HOW TO COMPLETE THIS TASK:
Using the listing below, count the lines in which "justify" appears; give the count alone.

- Opening Delimiter -

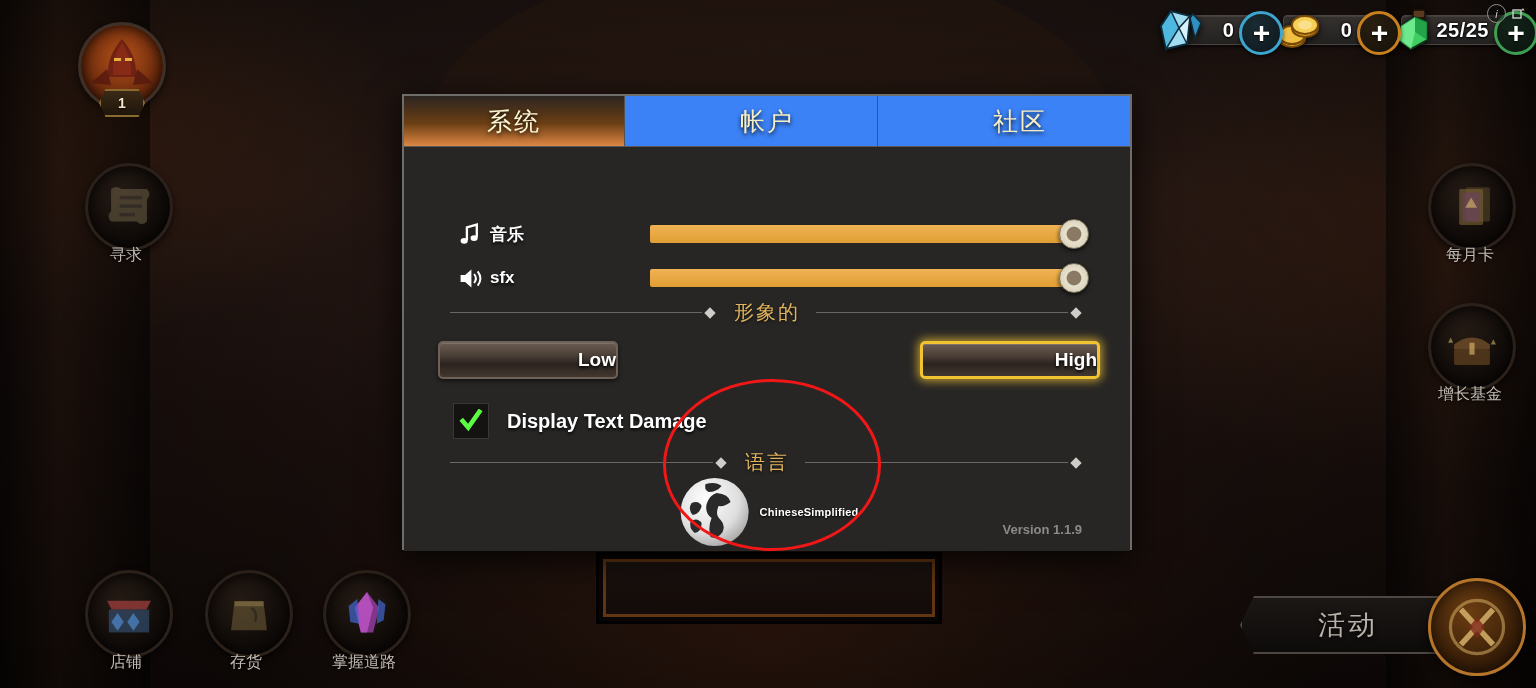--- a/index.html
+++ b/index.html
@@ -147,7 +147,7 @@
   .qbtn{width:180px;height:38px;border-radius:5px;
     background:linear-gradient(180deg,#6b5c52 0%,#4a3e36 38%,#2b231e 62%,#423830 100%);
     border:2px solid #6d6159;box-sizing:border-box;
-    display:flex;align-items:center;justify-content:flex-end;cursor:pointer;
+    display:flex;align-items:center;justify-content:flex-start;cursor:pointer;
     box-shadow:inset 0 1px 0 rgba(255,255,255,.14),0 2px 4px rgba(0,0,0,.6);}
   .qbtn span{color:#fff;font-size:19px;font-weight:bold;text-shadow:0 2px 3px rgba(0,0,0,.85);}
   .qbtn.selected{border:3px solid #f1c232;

- Closing Delimiter -

RESPONSE BOX:
2